The research, which is part-funded by the European Research Council in collaboration with the Institute of Physics ASCR (Prague), has helped to develop a new antiferromagnetic spintronic (spin transport electronics) material – tetragonal CuMnAs. Where conventional electronics rely only on the charge property of electrons, spintronics makes use of another fundamental quantity of electrons termed ‘spin’. In antiferromagnets, electron spins on adjacent atoms tend to cancel each other out. It is therefore surprising that they can perform an active role in spintronic devices. However, recent calculations and experiments have indicated a range of new physical phenomena associated with antiferromagnets, potential memory and sensing applications. This new material, with high crystal quality and compatibility with existing semiconductors, is a promising candidate material for the new field of antiferromagnetic spintronics.

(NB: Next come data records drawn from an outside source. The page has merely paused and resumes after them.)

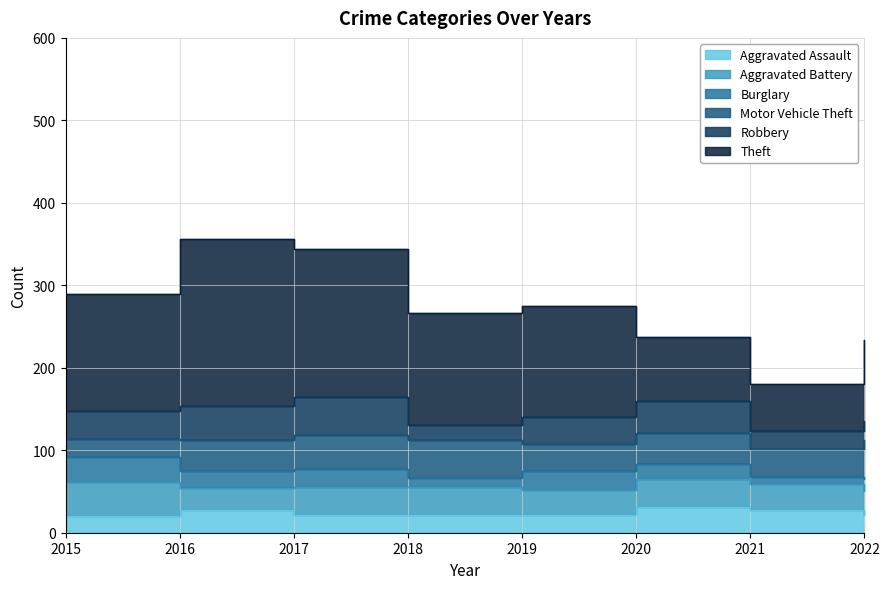

Is it true that Burglary equals 21 at 2016?

True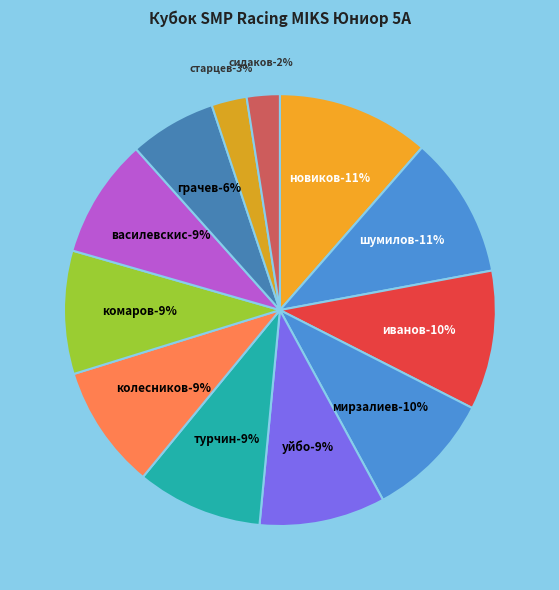

What percentage is the ВАСИЛЕВСКИС НИКОЛАЙ slice, to the nearest percent?

9%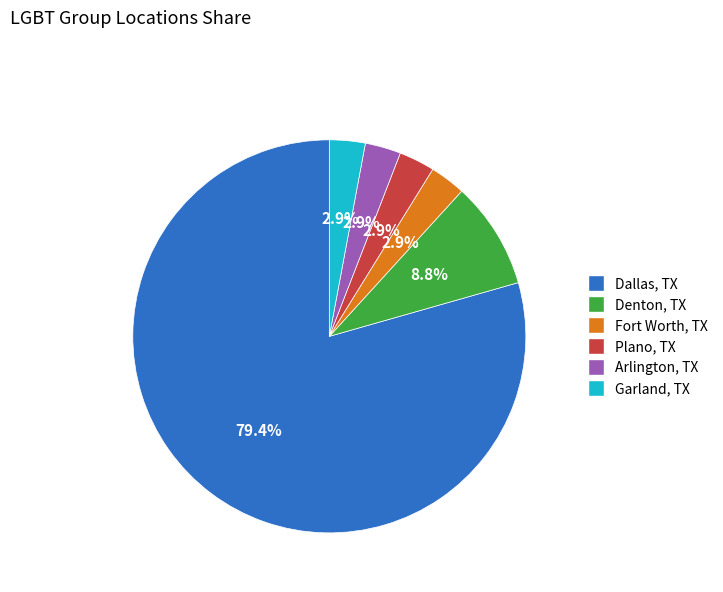

Which category has the biggest portion of the pie?

Dallas, TX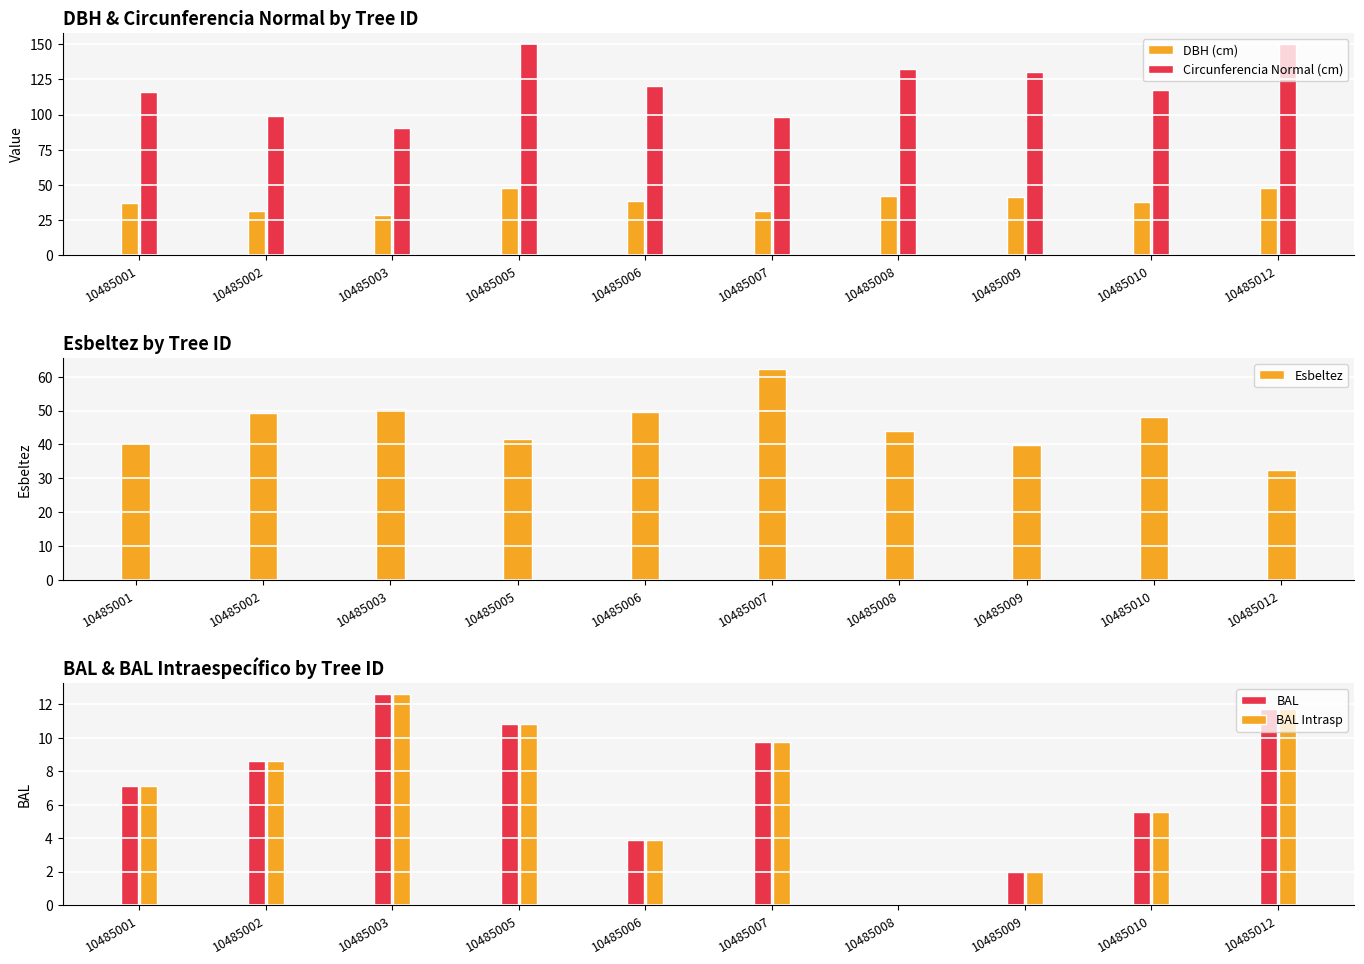

Which series has the largest total across all categories?

Circunferencia Normal (cm)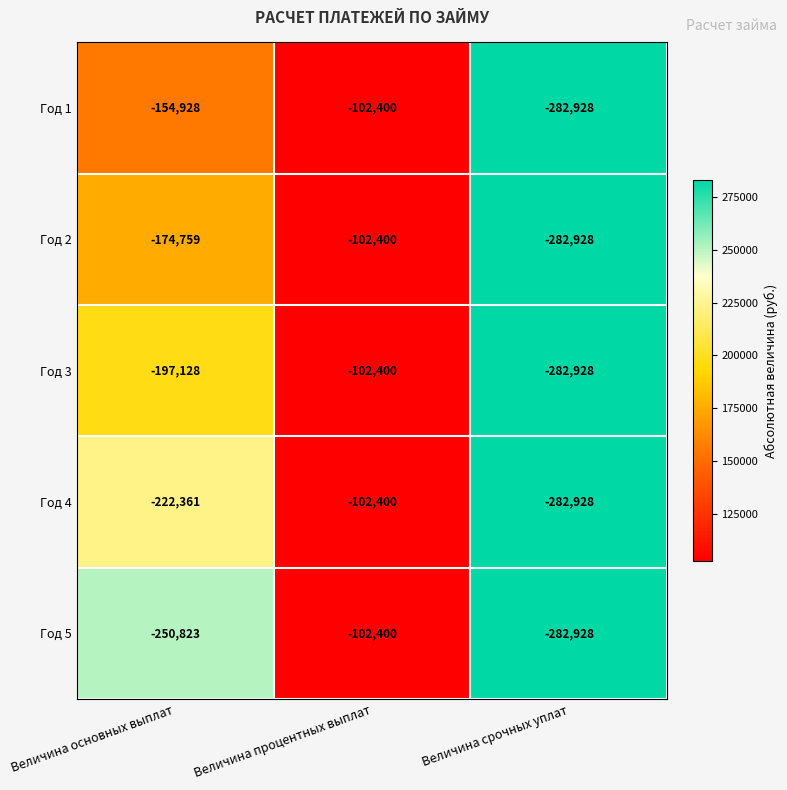

List the series in order of their overall mean, highest first.

Год 1, Год 2, Год 3, Год 4, Год 5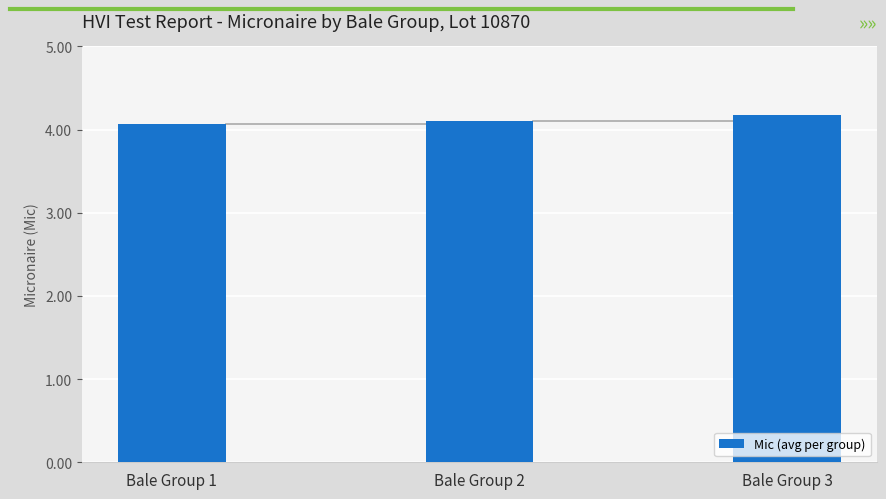

What is the difference between the maximum and minimum values?

0.1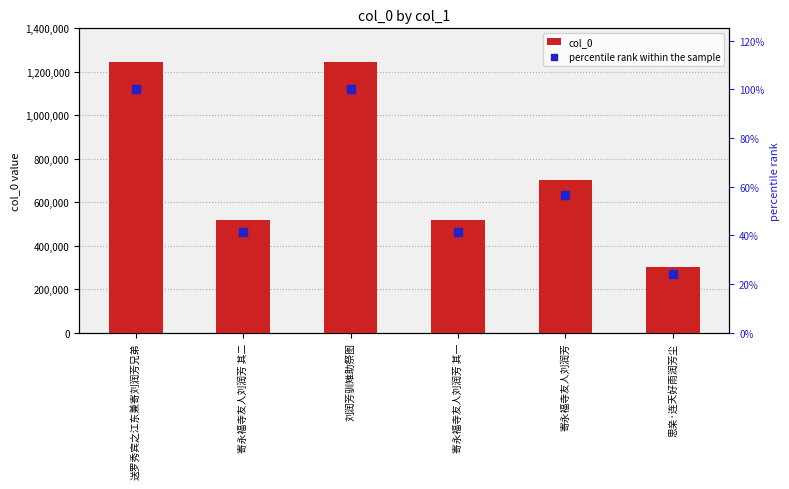

What are all the series names shown in the legend?

col_0, percentile rank within the sample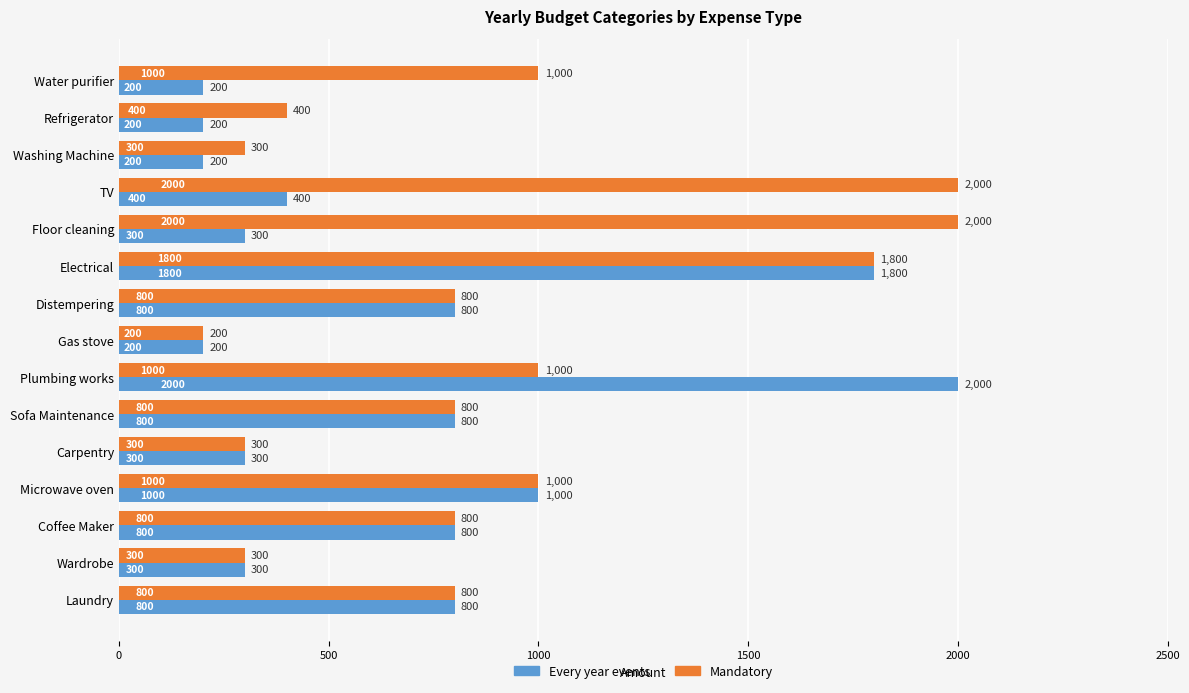

Rank the series at TV from lowest to highest value.

Every year events, Mandatory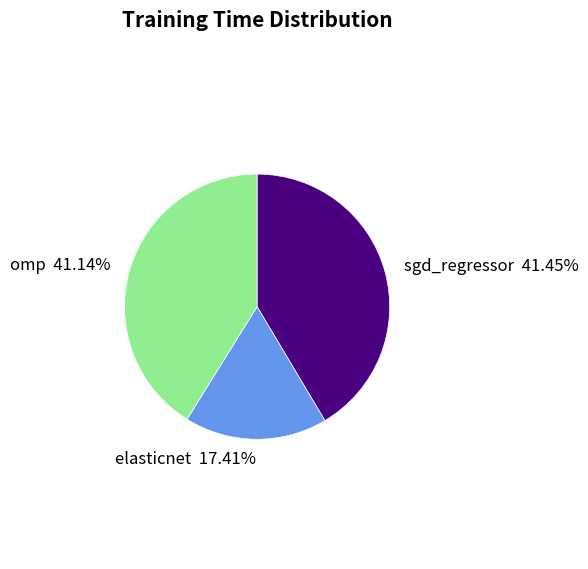

To the nearest percent, what is the average slice percentage?

33%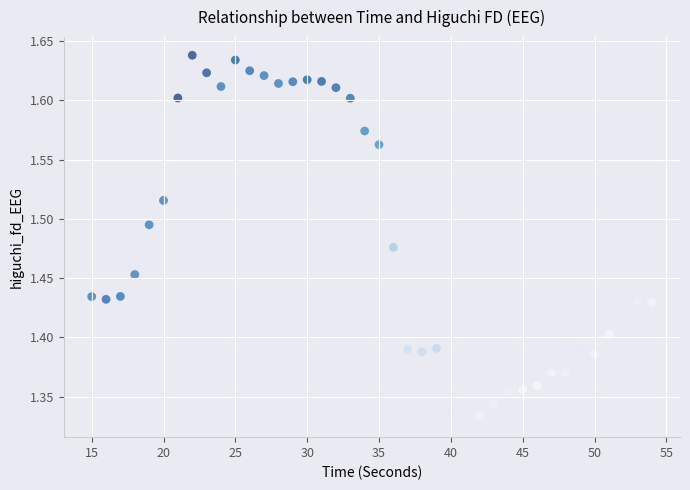

What is the range of X values (max minus min)?

39.0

Most modern electronic devices are based on conventional semiconductor logic technology, which relies on the presence or absence of electrons carrying charge to operate. On the other hand, many forms of memory, conventional hard disks for example, use magnetism to store data.
Dr Peter Wadley of the University of Nottingham said: “For a long time it has been the desire of physicists and industry to combine these two properties – the logic functionality of semiconductors with the storage capability of magnets – into a single material. In spintronics, you rely not only on the presence or absence of charge, but also on a fundamental quantum property of electrons called their ‘spin’.
“Looking at antiferromagnets as an active component of spintronic devices opens up a whole new array of material systems to explore, many of which have high critical temperatures. With CuMnAs we now have a very nice system for exploring the new field of antiferromagnetic spintronics,” Dr Wadley added.
Spintronics offers the possibility of lower power consumption which enables higher density computation and storage. Antiferromagnets have no associated magnetic field, antiferromagnetic spintronics means individual devices do not interact with one another and, in theory, they can therefore be packed together even more densely.
The research is published in the journal Nature Communications.